I am a senator in the Student Government Association. Within our student government, there are divisions among various groups of students who represent different interests. Across campus, we have many student groups and organizations that cater to our individual tastes and interests.

What is remarkable to see is that among the groups that are most actively attempting to change hearts and minds, there is remarkable similarity in their end goals. Almost all of these groups are seeking to change humankind, or the campus at least, for the better. Why is it then that many of them seem to oppose one another so harshly?

A major reason is that it is inevitable that many of these groups have agendas that point them in contradictory directions. For one group, their ideal of a harmonious society requires that the goals of another group be halted. We know that both Republicans and Democrats want to remake the government and the laws to shape their own view of a productive and just society, but their respective agendas conflict.
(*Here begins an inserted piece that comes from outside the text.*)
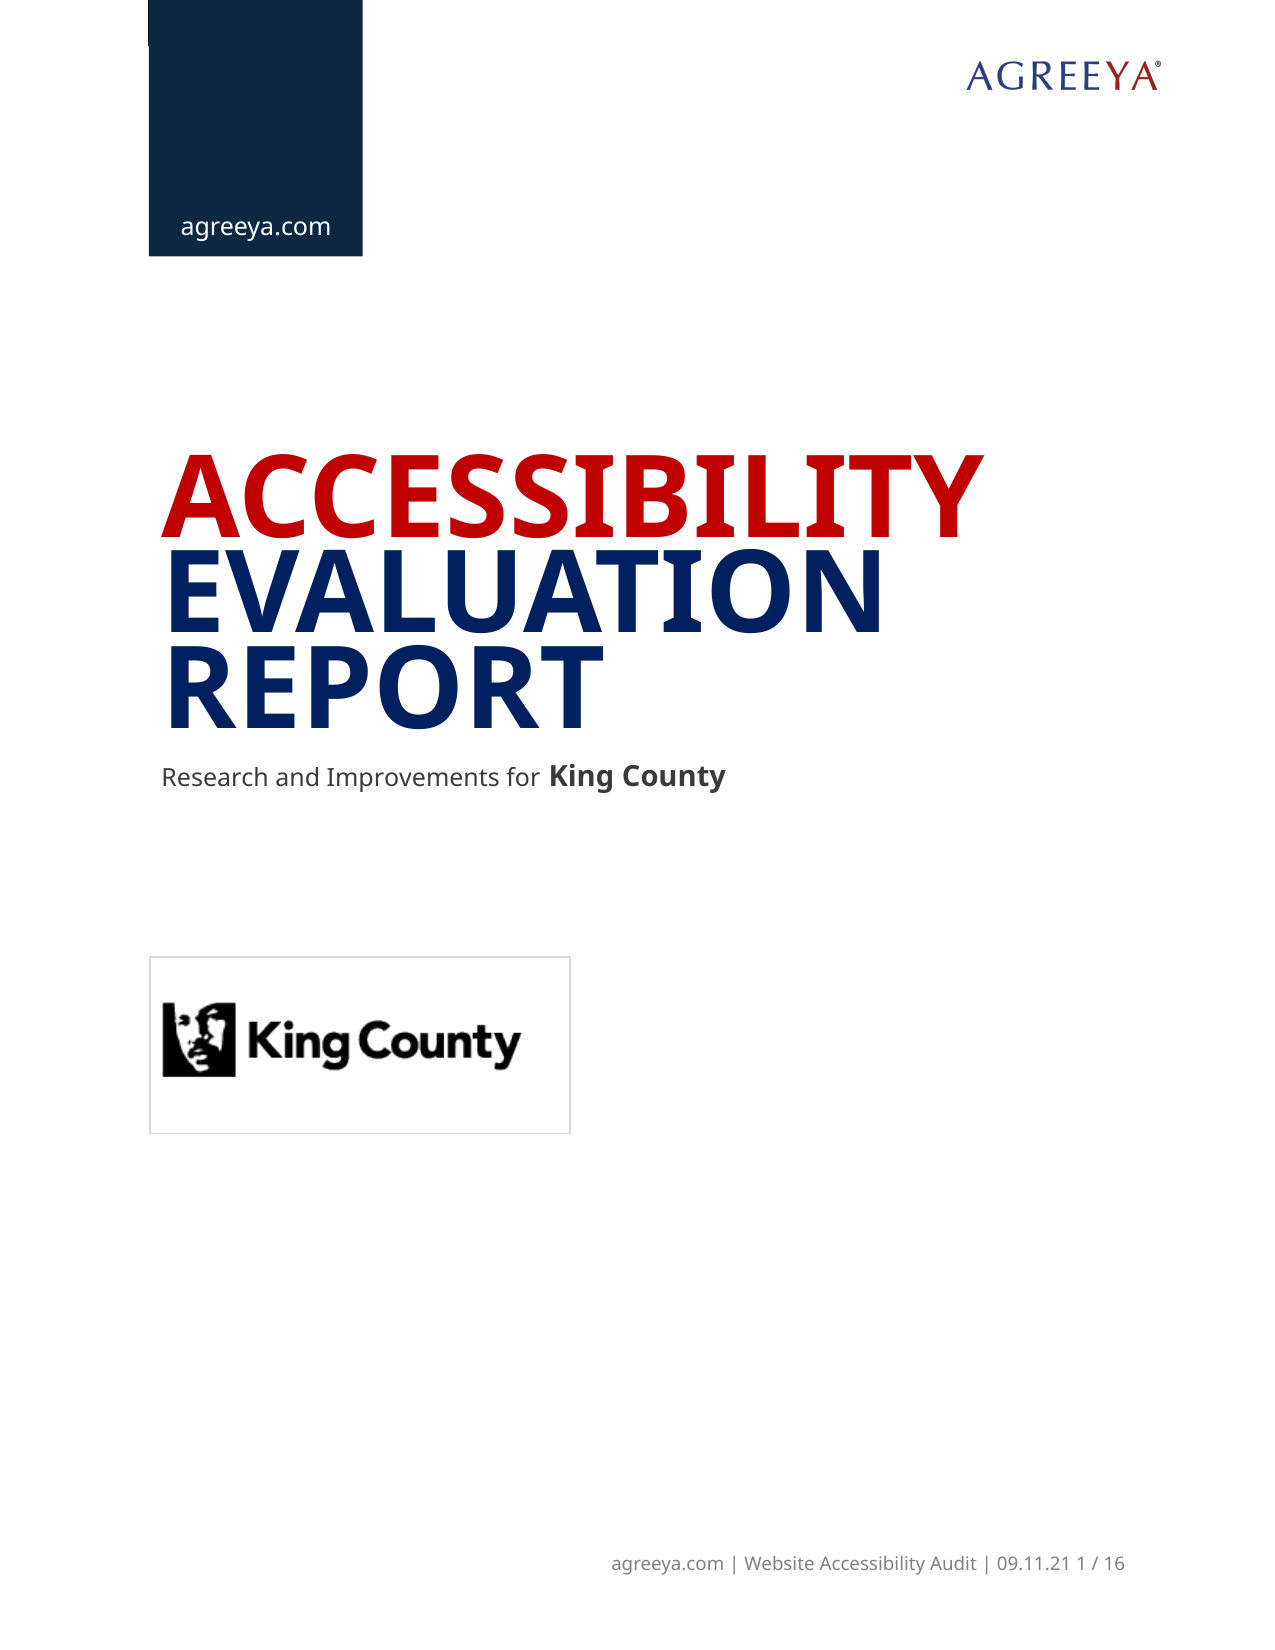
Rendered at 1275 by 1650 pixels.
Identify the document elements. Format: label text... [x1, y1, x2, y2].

The major stumbling block that many activist groups and student leaders face is that we seek to promote our own interests and agenda, but seldom actually go right to the level where it is important, hearing the views of not only students, but our opponents, too.

This is not the standard slogan that we ought to “listen to the voice of the students,” but a proposal of a different sort. When we interact with various people we should not view them in the context of our lives but rather in the context of their lives. We should meet people at their level, and precisely where they are. This is the best way to form bonds and friendships, and the most productive way to begin to resolve many issues.

Instead of seeking to place ourselves in a position of an adversarial nature, we should seek to see things as a fellow student sees them. If we are able to do this successfully, we will realize that we are not seeking different things after all. We can begin to work together for the common good.

There is still a major impediment here: why is it that many of us have supposedly found solutions to improve society and humankind, but that our goals appear to conflict with each other? The reason is that most of our initiatives are not addressing our fundamental human nature.

We want to find a special solution that will fix all of our social and economic ills, but these solutions are how many of what today we consider evil ideologies began. These ideologies were honest attempts to improve humanity, but what happened is that they did not take into account the immutable form of human nature. I realize that I am making a strong assertion here, but this, along with the reality of the existence of truth, are two matters that I will stand by to the last.

As much as we hope to create a new world where people are in harmony with one another, the stark truth is that we are a selfish species, and this is not about to change all that quickly.

We may engage in occasional acts of altruism when it suits us, but have any of us truely lived for our fellows? Doing so could easily bring harm upon us. We are built for self-preservation; there is nothing intrinsically wrong with this.

Before an objection is raised, we only have to take a look at children. As much as we like to think of children as pure and innocent, in reality they are often quite selfish. Even doing our best to minimize outside factors, it appears, at least anecdotally, that children will seek to possess toys. Without external forces, they will be reluctant to share. Children may be quite cute, but they seldom possess genuine altruism. Neither do adults.

The reason all of the ideologies fail is that they seek to transform things by an external means, by a legal code or a rulebook or by placing evil upon the other, but what is truly needed is a transformation from within, and a constant vigilance guarding against our underlying natures.

Even the Bible knows of this tendency, as Deuteronomy 30:6 teaches that it is the human heart that needs transformation, “And the Lord, your God, will circumcise your heart and the heart of your offspring, so that you may love the Lord your God with all your heart and with all your soul, for the sake of your life.”